Not all of these should happen, but they should be thought of.

Small things

  • don't do TLS at all, for now, require reverse proxy
  • submit mdbook-graphviz bugfixes
  • bracketed paste means our input stream from user to pty should have packet types

Vague things

  • "session" is a confusing name, as that could mean a logged-in session in the web UI, or the shell session; they don't even map 1:1

  • there is a lot of detail in ioctl_tty(2) that should be dealt with later

  • potential extra obfuscation for DoS avoidance, if wanted:

    1. Hide the service at non-public URL paths (compare to SSH port change, port knocking, except much more powerful)
    2. CPU-burn challenge, e.g. "give me some 32 bytes that sha256 hash to prefix 0x3571" (can be overcome by botnets)
    3. Dynamic IP reputation management (can be overcome by botnets)
    4. Use a VPN for "good" users (then why are we so keen on encryption and authentication)
    5. Delegate DoS protection to proxy such as Cloudflare (may expose HTTPS contents, depending on implementation)

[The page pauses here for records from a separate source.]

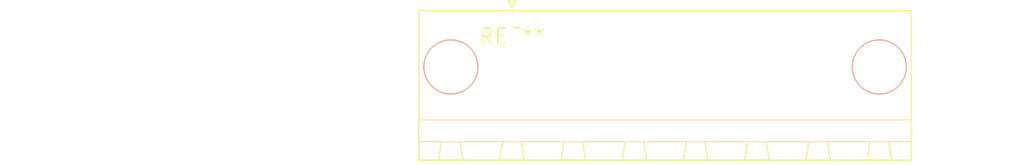
<source format=kicad_pcb>
(kicad_pcb (version 20240108) (generator pcbnew)

  (general
    (thickness 1.6)
  )

  (paper "A4")
  (layers
    (0 "F.Cu" signal)
    (31 "B.Cu" signal)
    (32 "B.Adhes" user "B.Adhesive")
    (33 "F.Adhes" user "F.Adhesive")
    (34 "B.Paste" user)
    (35 "F.Paste" user)
    (36 "B.SilkS" user "B.Silkscreen")
    (37 "F.SilkS" user "F.Silkscreen")
    (38 "B.Mask" user)
    (39 "F.Mask" user)
    (40 "Dwgs.User" user "User.Drawings")
    (41 "Cmts.User" user "User.Comments")
    (42 "Eco1.User" user "User.Eco1")
    (43 "Eco2.User" user "User.Eco2")
    (44 "Edge.Cuts" user)
    (45 "Margin" user)
    (46 "B.CrtYd" user "B.Courtyard")
    (47 "F.CrtYd" user "F.Courtyard")
    (48 "B.Fab" user)
    (49 "F.Fab" user)
    (50 "User.1" user)
    (51 "User.2" user)
    (52 "User.3" user)
    (53 "User.4" user)
    (54 "User.5" user)
    (55 "User.6" user)
    (56 "User.7" user)
    (57 "User.8" user)
    (58 "User.9" user)
  )

  (setup
    (pad_to_mask_clearance 0)
    (pcbplotparams
      (layerselection 0x00010fc_ffffffff)
      (plot_on_all_layers_selection 0x0000000_00000000)
      (disableapertmacros false)
      (usegerberextensions false)
      (usegerberattributes false)
      (usegerberadvancedattributes false)
      (creategerberjobfile false)
      (dashed_line_dash_ratio 12.000000)
      (dashed_line_gap_ratio 3.000000)
      (svgprecision 4)
      (plotframeref false)
      (viasonmask false)
      (mode 1)
      (useauxorigin false)
      (hpglpennumber 1)
      (hpglpenspeed 20)
      (hpglpendiameter 15.000000)
      (dxfpolygonmode false)
      (dxfimperialunits false)
      (dxfusepcbnewfont false)
      (psnegative false)
      (psa4output false)
      (plotreference false)
      (plotvalue false)
      (plotinvisibletext false)
      (sketchpadsonfab false)
      (subtractmaskfromsilk false)
      (outputformat 1)
      (mirror false)
      (drillshape 1)
      (scaleselection 1)
      (outputdirectory "")
    )
  )

  (net 0 "")

  (footprint "PhoenixContact_MSTB_2,5_6-GF_1x06_P5.00mm_Horizontal_ThreadedFlange_MountHole" (layer "F.Cu") (at 0 0))

)

</source>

Architectural decisions to make

WebAuth challenge creation

WebAuthn authentication is based on a server-created challenge. To be conservative, we don't want server creating that challenge, even if the client response was checked in a more trusted component.

auth would need to maintain a state table with expiry etc worries (state spill), or server and auth would have to use connection per authentication attempt to manage the state life cycle more naturally but more expensively. Or, the challenges could be made stateless (as far as auth is concerned) by creating the challenge with a keyed hash from something server owns, or signing them. (Can rotate random keys by also trying the previous key.)

server can also check the completion of the authentication challenge, and forbid clients early, while only being trusted to say no. Doesn't seem worth it with a long-living connection to auth.

WebAuthn register MITM or spoofing

TODO Worry about server faking/MITMing a WebAuthn registration. Maybe that's best solved by demanding hardware attestation?